● Task set
1: Answer these from the passage on data formats:
(a) What file format do news websites and blogs use to aggregate headlines in feed readers?
(b) Which guide notes that "proprietary, closed specifications" are the most at-risk for obsolescence?
(c) In what open-source program is the OpenDocument Format implemented?
2: Carry on the passage about data formats from its last sentence.

● Text shown

Particular choices can be made, however, it how to encode information in a machine-processable way. These choices determine what aspects of the information is machine processable, and it is usually a trade-off in terms of specificity and cost. A calendar file might or might not encode the latitude and longitude coordinates of a meeting. The availability of geographic coordinates would certainly add the ability for machines to process location information in the schedule reliably --- it would help users obtain driving directions, for instance --- but the added cost of adding such coordinates to the data may not be worthwhile. At a higher level, one often chooses a "file format" that is most appropriate for what is needed to be represented in a machine processable way. Word processing document files are machine-processable data files that instruct the computer where to put text on the page and in what format. Web pages, to a computer, are machine-processable "HTML" files that indicate how to present text on the screen, what should happen when a link is clicked, etc. News websites and blogs make use of a machine-processable file format called "RSS" which can be used to aggregate headlines in applications called feed readers. The XML and CSV file formats are most often used for tabular data or other types of records. There is no general machine processable file format that is applicable for every application.
Information can often be expressed in several data formats, and the choice has both technical and legal ramifications. For instance, with documents one has a choice between Microsoft Word .doc format, Adobe Portable Document Format (PDF), and the less-commonly known OpenDocument Format (ODF), among others. Word documents are easily modified and revised, while PDF documents are seen as more suitable for printing: these are some of the technical ramifications of the choice of document format. We elaborate on some of the ramifications in this section.
A primary technical concern of the choice in data format is that of obsolescence which may prevent archival access to the information. Reliance on a single vendor's tools and formats increases the likelihood of obsolescence. Though all formats are at risk, some formats are more susceptible than others. The Cornell University Library's Digital Preservation Management guide notes that "proprietary, closed specifications" are the most at-risk for obsolescence. These formats are at risk because they are tied to a single product or company. The ability for files in these data formats to be used decades later hinges on the format's product or company still existing at that time, a risky bet given the rate that technology changes. (Proprietary but open specifications reach a middle ground. These data formats can often be used with several software programs, rather than being tied to a single vendor, but remain at risk because a single vendor can "close" later revisions of the standard.)
The least at-risk formats are non-proprietary, open formats. These tend to promote a wide range of uses, backward and forward compatibility, and an independence from short-term commercial interests. "Open" here means freely available and public documentation of the standard exists that may be legally re-implemented by archivists to access otherwise lost records. These data formats are generally implemented in open source software, software that can be freely distributed and modified. Before 2008, the Microsoft Word .doc format was a closed proprietary format. Because of consumer pressure, today both the Microsoft Word .doc format and the Adobe PDF formats are proprietary but open formats. The OpenDocument Format (ODF) is a non-proprietary, open document format implemented in the open-source program OpenOffice.
Technical choices can also create unintended usage limitations. Data formats for the same type of information are often meant for different purposes, so it is important to choose data formats that support the intended uses of the information. In some cases, the format of disclosed data can prevent the data from being made useful to the public. For instance, because Adobe PDF documents are intended primarily for printing, the format trades-off the ability for third-parties to readily extract information from a PDF, such as with copy & paste, with their ability to print it as it was intended to appear. When supporting the public's ability to cite and extract information, Adobe PDF may not be the most appropriate format. The use of "cloud computing", i.e. third-party software services such as YouTube, poses a similar problem. While these services often provide free public access to resources for viewing, they generally do not allow for resources to be downloaded and reused by the public. The particular usage limitations that may arise vary from data format to data format.

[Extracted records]
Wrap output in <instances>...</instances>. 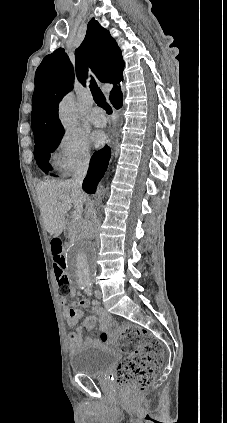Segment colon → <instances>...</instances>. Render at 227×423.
<instances>
[{
	"instance_id": "obj_1",
	"label": "colon",
	"mask_w": 227,
	"mask_h": 423,
	"mask_svg": "<svg viewBox=\"0 0 227 423\" xmlns=\"http://www.w3.org/2000/svg\"><path fill=\"white\" fill-rule=\"evenodd\" d=\"M54 273L62 294L70 292L71 283L65 274L63 242H51ZM120 349L126 358L119 364L115 380L127 395H139L150 388L163 362L160 341L147 329L128 324L120 328Z\"/></svg>"
}]
</instances>
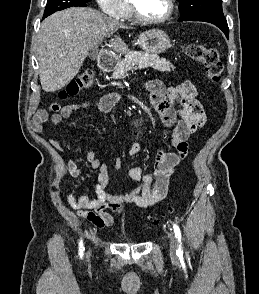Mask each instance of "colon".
<instances>
[{"instance_id":"colon-1","label":"colon","mask_w":259,"mask_h":294,"mask_svg":"<svg viewBox=\"0 0 259 294\" xmlns=\"http://www.w3.org/2000/svg\"><path fill=\"white\" fill-rule=\"evenodd\" d=\"M184 51L190 58L200 62L206 72L209 80L217 83L223 71V64L220 59L219 52L213 47H207L202 43H189L184 46ZM94 74L91 70H85L73 80L66 90L61 93V97L75 96L80 91L87 89L93 85ZM159 217L152 218V222L157 224Z\"/></svg>"}]
</instances>
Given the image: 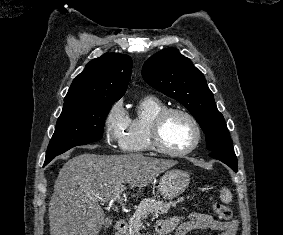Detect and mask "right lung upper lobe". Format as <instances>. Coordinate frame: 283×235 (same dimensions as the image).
Instances as JSON below:
<instances>
[{
	"label": "right lung upper lobe",
	"mask_w": 283,
	"mask_h": 235,
	"mask_svg": "<svg viewBox=\"0 0 283 235\" xmlns=\"http://www.w3.org/2000/svg\"><path fill=\"white\" fill-rule=\"evenodd\" d=\"M131 71L132 60L124 54L106 53L93 59L74 78L64 103L117 101L126 92Z\"/></svg>",
	"instance_id": "obj_1"
}]
</instances>
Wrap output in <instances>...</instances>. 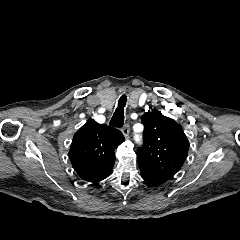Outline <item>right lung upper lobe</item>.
<instances>
[{
	"instance_id": "1",
	"label": "right lung upper lobe",
	"mask_w": 240,
	"mask_h": 240,
	"mask_svg": "<svg viewBox=\"0 0 240 240\" xmlns=\"http://www.w3.org/2000/svg\"><path fill=\"white\" fill-rule=\"evenodd\" d=\"M124 141L123 134L107 125L89 120L74 135L69 158L85 181L98 183L110 175L115 162L114 149Z\"/></svg>"
}]
</instances>
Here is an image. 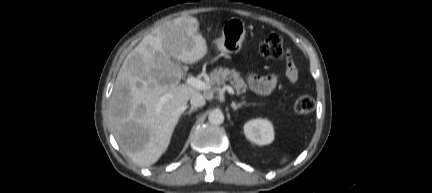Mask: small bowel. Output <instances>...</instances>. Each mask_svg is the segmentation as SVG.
Returning <instances> with one entry per match:
<instances>
[{"mask_svg": "<svg viewBox=\"0 0 432 193\" xmlns=\"http://www.w3.org/2000/svg\"><path fill=\"white\" fill-rule=\"evenodd\" d=\"M297 70L291 61H288L285 78L290 82L294 83L297 80ZM280 78L275 75L259 76L255 74H249L247 77L248 85L250 89L260 95H268L272 93L279 83Z\"/></svg>", "mask_w": 432, "mask_h": 193, "instance_id": "1", "label": "small bowel"}]
</instances>
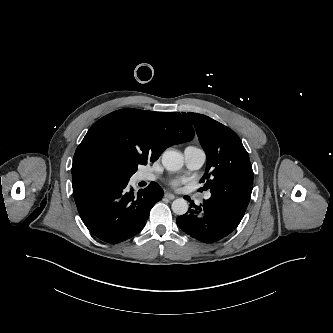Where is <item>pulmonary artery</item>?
I'll use <instances>...</instances> for the list:
<instances>
[{"instance_id":"e3ab8cb5","label":"pulmonary artery","mask_w":333,"mask_h":333,"mask_svg":"<svg viewBox=\"0 0 333 333\" xmlns=\"http://www.w3.org/2000/svg\"><path fill=\"white\" fill-rule=\"evenodd\" d=\"M184 159L187 167L191 170H197L201 168V166L204 164L206 160V154L205 152L198 147L194 146H188L184 150ZM137 181H145V182H151L156 179V176L154 174L148 173V172H140L136 176ZM211 196L210 193H207L205 195L206 199H209Z\"/></svg>"}]
</instances>
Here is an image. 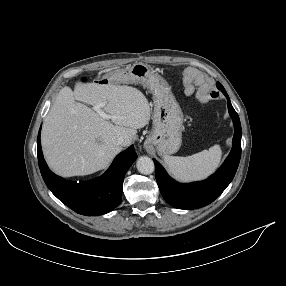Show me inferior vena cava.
I'll list each match as a JSON object with an SVG mask.
<instances>
[{
	"label": "inferior vena cava",
	"mask_w": 286,
	"mask_h": 286,
	"mask_svg": "<svg viewBox=\"0 0 286 286\" xmlns=\"http://www.w3.org/2000/svg\"><path fill=\"white\" fill-rule=\"evenodd\" d=\"M117 144L121 145V146H126V140L124 138L120 137L117 141Z\"/></svg>",
	"instance_id": "1"
}]
</instances>
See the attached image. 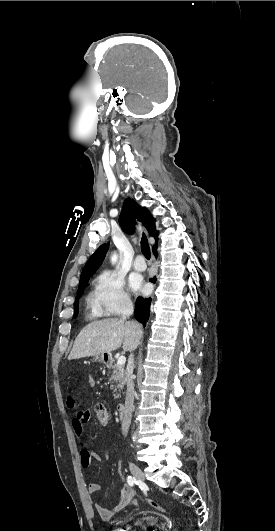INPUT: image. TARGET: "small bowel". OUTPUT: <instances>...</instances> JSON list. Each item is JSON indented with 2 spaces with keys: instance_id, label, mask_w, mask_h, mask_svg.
Instances as JSON below:
<instances>
[{
  "instance_id": "small-bowel-1",
  "label": "small bowel",
  "mask_w": 275,
  "mask_h": 531,
  "mask_svg": "<svg viewBox=\"0 0 275 531\" xmlns=\"http://www.w3.org/2000/svg\"><path fill=\"white\" fill-rule=\"evenodd\" d=\"M85 380L86 382L91 383L93 382L94 377L93 375L88 374L86 375ZM92 388H95V385H92ZM89 420H90V413L87 410L77 412L71 420V427L75 435L79 439L80 444L83 447L81 450L80 456H81V463L84 467H88L91 464L92 460H97V461L103 460V457L99 453L93 450H89L84 447L85 446L84 428H85V425L89 422ZM99 488H100V485L96 482H90L87 485V491L90 494L97 492ZM134 494H135V490L129 485H125L122 489L120 500L115 504L113 508L107 509V508L102 507L98 503H92V506L102 520L108 521L111 518H113L115 514L120 512L125 507L127 506L136 507L137 506V502L133 500Z\"/></svg>"
}]
</instances>
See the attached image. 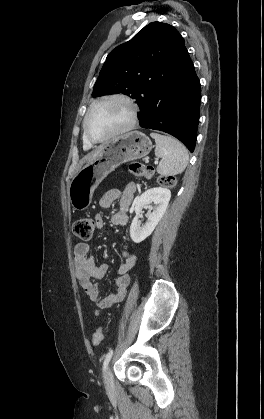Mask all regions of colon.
I'll return each instance as SVG.
<instances>
[{
	"mask_svg": "<svg viewBox=\"0 0 264 419\" xmlns=\"http://www.w3.org/2000/svg\"><path fill=\"white\" fill-rule=\"evenodd\" d=\"M129 171L138 177L151 178L154 170L151 166L144 165L140 162H131L128 166ZM159 183L164 186H174L176 179L174 177L162 176L158 179ZM95 222L90 217H83L76 220L73 224V232L76 237L81 240H90L94 231ZM104 333L101 327L97 328L93 334L92 342L94 346H99L103 340Z\"/></svg>",
	"mask_w": 264,
	"mask_h": 419,
	"instance_id": "colon-1",
	"label": "colon"
}]
</instances>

● Task-by-task outputs
1:
(a) RSS
(b) The Cornell University Library's Digital Preservation Management guide
(c) OpenOffice

2:
These problems are exacerbated by the need to obtain software licenses in order to open media in some proprietary formats. Formats encumbered by licensing, royalty, and patent restrictions present additional problems. If archivists and the public must pay licensing fees to access public data, the data is no longer public in any practical sense. Though these issues may arise for any proprietary format, they have traditionally been most often applied to audio/visual media formats such as the MPEG formats. Each device that plays MPEG format audio or video (i.e. music player or computer) and each transmission of an MPEG format title must be licensed by the patent holder. Though consumers are generally unaware of the royalties involved in the devices they purchase because they have been paid for by the manufacturer, these royalties make many uses of MPEG media prohibitively expensive. License terms are also subject to change, and often do change. Unfortunately, the companies that own the most popular operating systems, Microsoft and Apple, have used their position to promote patent-encumbered media formats. As a result, the patent-encumbered formats are also the most convenient for consumers. Nevertheless, this unfortunate market situation does not alleviate governments' responsibilities to promote the dissemination of information that does not require anyone's permission to access. The Ogg Vorbis and Ogg Theora media formats are, today, the primary non-patent-encumbered media formats --- they are open and non-proprietary formats as well.
In summary, it is important that data is disclosed in formats that:
In our world of limited resources, an incremental plan for achieving best practices is needed. We recommend the following order of priorities:
From a policy side, there are two directions a government agency can take to ensure or encourage openness and compliance with technological best practices:
The most obvious but often impractical direction is to legislate openness and technological best practices by enumerating what information should be covered or establishing a presumption of openness, setting how it should be made available, and perhaps specifying a means of public redress to ensure compliance through the legal system.
The Association of Government Accountants surveyed CFO's, executives, and oversight leaders in U.S. and Canadian federal, state, and local government agencies for their Recovery and the Transparency Initiative 2009 publication. From the survey they developed eight principles of financial transparency, perhaps the first definition of transparency developed from the thoughts of government executives. Two of their principles support the approach of a presumption of openness:
"3. Be as open as possible without creating risk. The default setting for disclosure is anything that does not violate security or the law."
"5. Do not just react to requests—active outreach is important."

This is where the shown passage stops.